(Before-and-after scene images)
=== Begin Enclosure ===

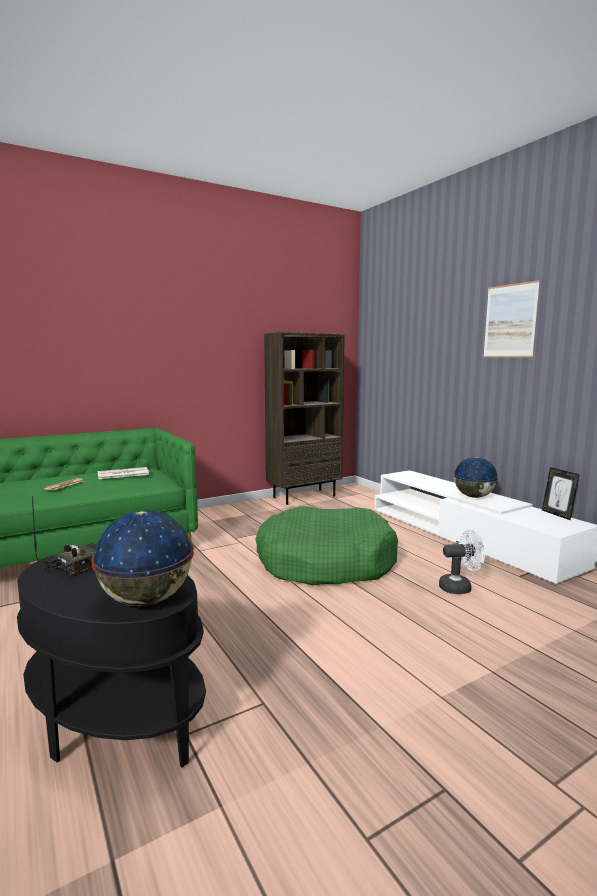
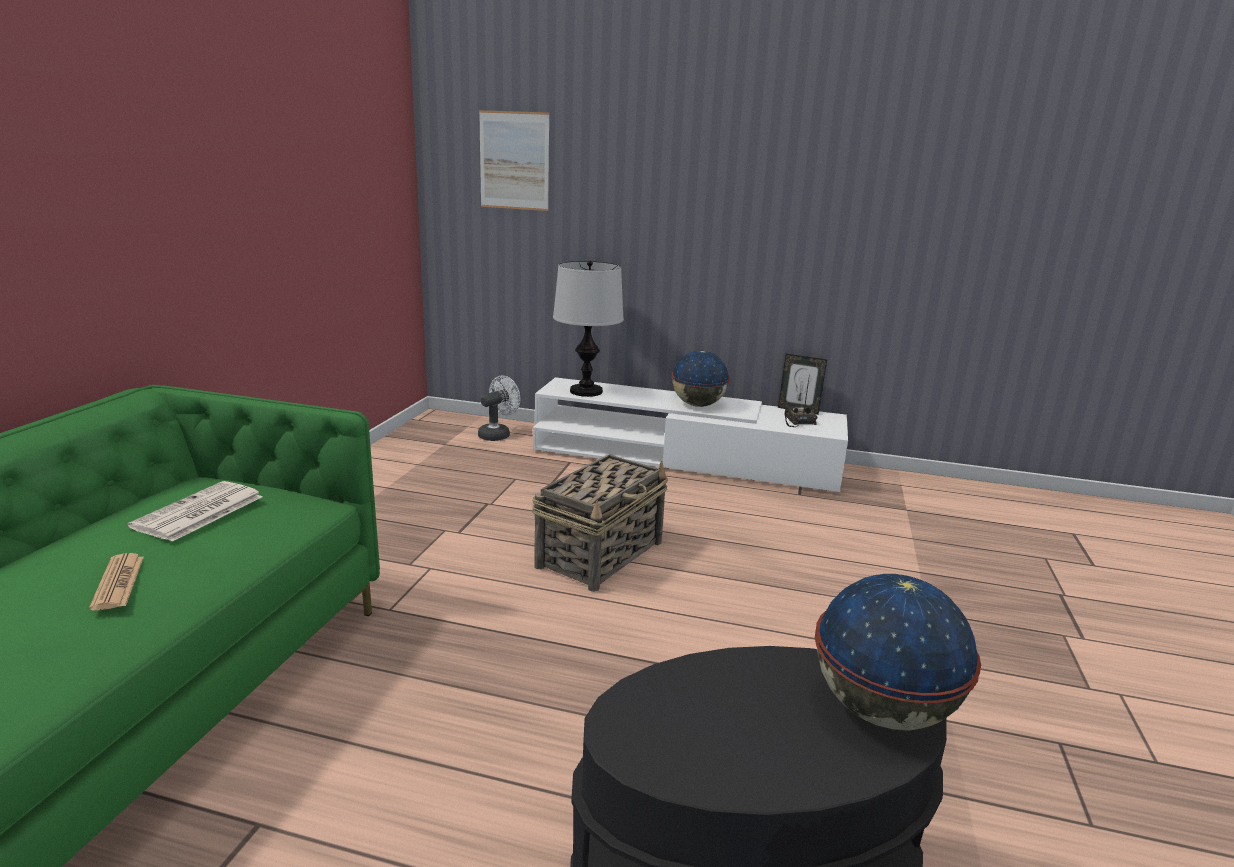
camera: 45 degrees left, 10 degrees up
radio [32,496,97,575] -> radio moved to [784,374,817,427]
green dog bed [255,506,398,585] -> basket [532,454,668,592]
brown bookcase [264,332,345,505] -> none
white fan [439,529,485,594] -> white fan moved to [478,376,520,441]
picture [483,280,540,357] -> picture moved to [479,110,549,211]
none -> table lamp [553,261,624,397]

=== End Enclosure ===

### [Your assignment]
Given the entries above, count how many lines include the word "moved"; respond with the number only.

### [Your response]
3